Friday, October 7, 2011

Why such a pack of therapy hounds?

Many of us first world parents have too much free time. I know it doesn't feel that way, but how else could one explain the massive amount of "intervention" to which many modern, healthy, normal children are subjected?

Case in point: a grandmother with whom I'm acquainted mentioned this week that her two-year-old grandchild is seeing a therapist because, wait for it: she doesn't like to get dressed in the morning. The kiddo in question is a healthy child with an average activity level and average vocabulary.

Had I been sitting in a chair when I heard this, I would have fallen out of it. I assured the granny lady that the Grape pitches a fit about removing his pajamas at least every other morning. He's two. He's asserting himself. For no good reason by adult standards.

Most mornings, we need to get out the door. So the Grape hollers like a drunken banshee while I pluck him from his crib, disrobe him and get him dressed for the day. Is the behavior annoying? Of course. Is it worth seeking professional help? Not so much.

Evidently much ado is made about the pencil grip exhibited by four-year-olds these days. I know several tots whose teachers have referred them to therapy because of nonconformist crayon holding. I have, to this day, the most awkward pencil grip of any person I know. I think it's because I busted my hand in the first grade.

Fortunately for me, my teacher was too busy dealing with the kid who ate paste until he yacked to make an issue of my little pencil rebellion. That is, if she even noticed, which I kind of doubt.

Yesterday, in the sandbox across the street, a mom was pleading, in a whiny voice that made my skin crawl, with an apoplectically hysterical toddler who was screaming, hitting, flailing and throwing toys. She kept trying to ask the girl how she would feel if someone (some imaginary abstract person, I guess) struck her.

Meanwhile, the normal afternoon crew of nannies sitting nearby rolled their eyes and muttered to each other that the poor kid just needed a nap. Indeed.

The kid continued to flail, and the mom continued to grovel for civility, for at least fifteen minutes. Other children stopped and watched the spectacle. The mom's mommy friend asked, in the middle of the tantrum, if tantrum girl was autistic, and started urging the lady to switch pediatricians. I removed myself from the vicinity before something scathing could escape my lips.

Most toddlers who throw tantrums are perfectly normal, developmentally speaking. Empathy, i.e. this how-would-you-feel line of inquiry, isn't their strong suit. The Grape is a super verbal kid, but he doesn't, even in his best and brightest moods, show a lot of evidence of abstract thinking. He, like most toddlers, experiences glimmers of empathy when actual events unfold in front of his well-rested eyes. Not when presented as hypotheticals. And certainly not when he's already mid-meltdown.

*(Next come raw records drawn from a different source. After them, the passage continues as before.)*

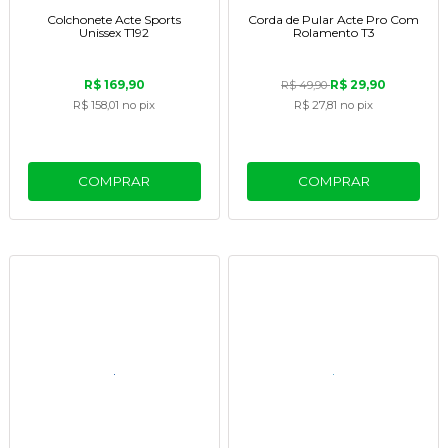
Colchonete Acte Sports
Corda de Pular Acte Pro Com
Unissex T192
Rolamento T3
R$ 169,90
R$ 29,90
R$ 49,90
R$ 158,01
no pix
R$ 27,81
no pix
COMPRAR
COMPRAR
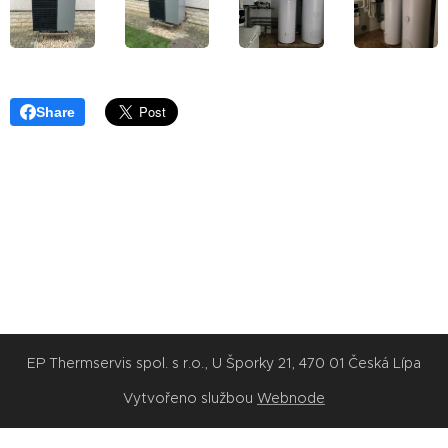
Share
EP Thermservis spol. s r.o., U Šporky 21, 470 01 Česká Lípa
Vytvořeno službou
Webnode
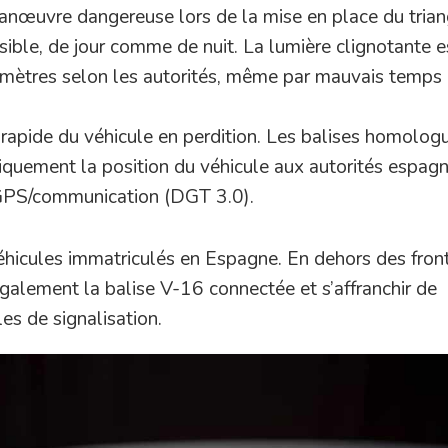
anœuvre dangereuse lors de la mise en place du trian
visible, de jour comme de nuit. La lumière clignotante e
mètres selon les autorités, même par mauvais temps 
s rapide du véhicule en perdition. Les balises homolog
quement la position du véhicule aux autorités espagn
GPS/communication (DGT 3.0).
éhicules immatriculés en Espagne. En dehors des front
également la balise V-16 connectée et s’affranchir de
les de signalisation.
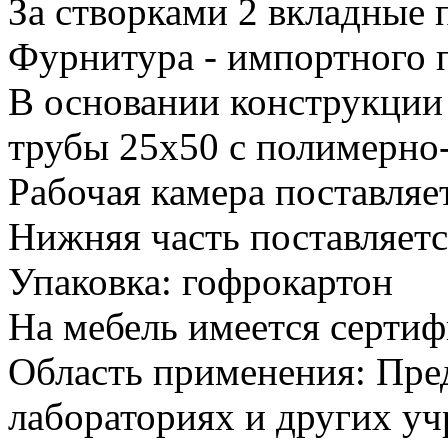
За створками 2 вкладные 
Фурнитура - импортного 
В основании конструкции
трубы 25х50 с полимерн
Рабочая камера поставляе
Нижняя часть поставляетс
Упаковка: гофрокартон
На мебель имеется сертиф
Область применения: Пред
лабораториях и других у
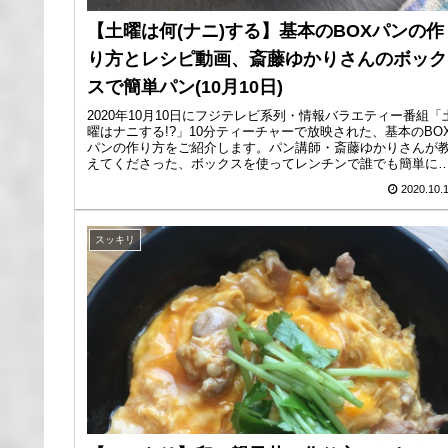
【土曜は何(ナニ)する】基本のBOXパンの作
り方とレシピ動画、斎藤ゆかりさんのボック
スで簡単パン(10月10日)
2020年10月10日にフジテレビ系列・情報バラエティー番組「
曜はナニする!?」10分ティーチャーで放映された、基本のBO
パンの作り方をご紹介します。パン講師・斎藤ゆかりさんが
えてくださった、ボックスを使ってレンチンで誰でも簡単に
ン...
2020.10.
スッキリ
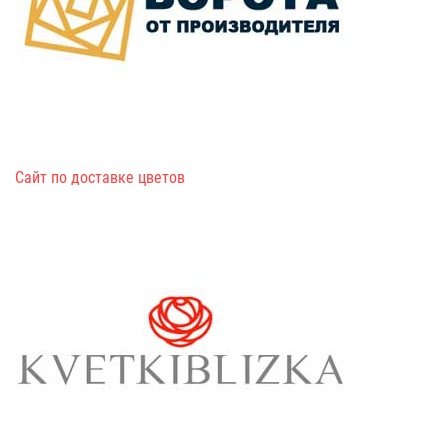
Сайт по доставке цветов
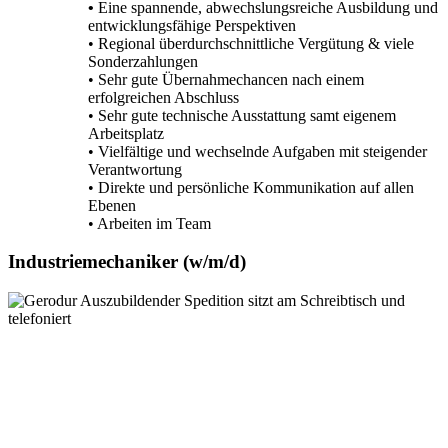
•
Eine spannende, abwechslungsreiche Ausbildung und
entwicklungsfähige Perspektiven
• Regional überdurchschnittliche Vergütung & viele
Sonderzahlungen
• Sehr gute Übernahmechancen nach einem
erfolgreichen Abschluss
• Sehr gute technische Ausstattung samt eigenem
Arbeitsplatz
• Vielfältige und wechselnde Aufgaben mit steigender
Verantwortung
• Direkte und persönliche Kommunikation auf allen
Ebenen
• Arbeiten im Team
Industriemechaniker (w/­m/­d)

Don't get me wrong. I think it's wonderful that we have intervention for those who truly need it. Speech therapists help thousands of pre-school aged children who literally don't speak at all. A range of services exist for kids who actually present with autism or attention disorders. But I wonder how much pushy parents of healthy children siphon strained public school resources away from those kids who actually need early intervention for one or many real issues.

And then there's a twisted minority of parents who actively push to have their offspring diagnosed with some learning impediment, so that Junior can be held to a laxer standard. That makes my blood boil. What favor, exactly, are they doing their kid by insinuating a fake handicap?

But I digress. The rush to find a cause for every setback and every tantrum leaves me cold. They're toddlers. They get tired faster than we do. They're asserting themselves as independent beings for the first time in their little lives. That they do so over things that, to our adult minds, seem trivial only underscores the point: Kids don't need therapy just because they don't behave like mini adults.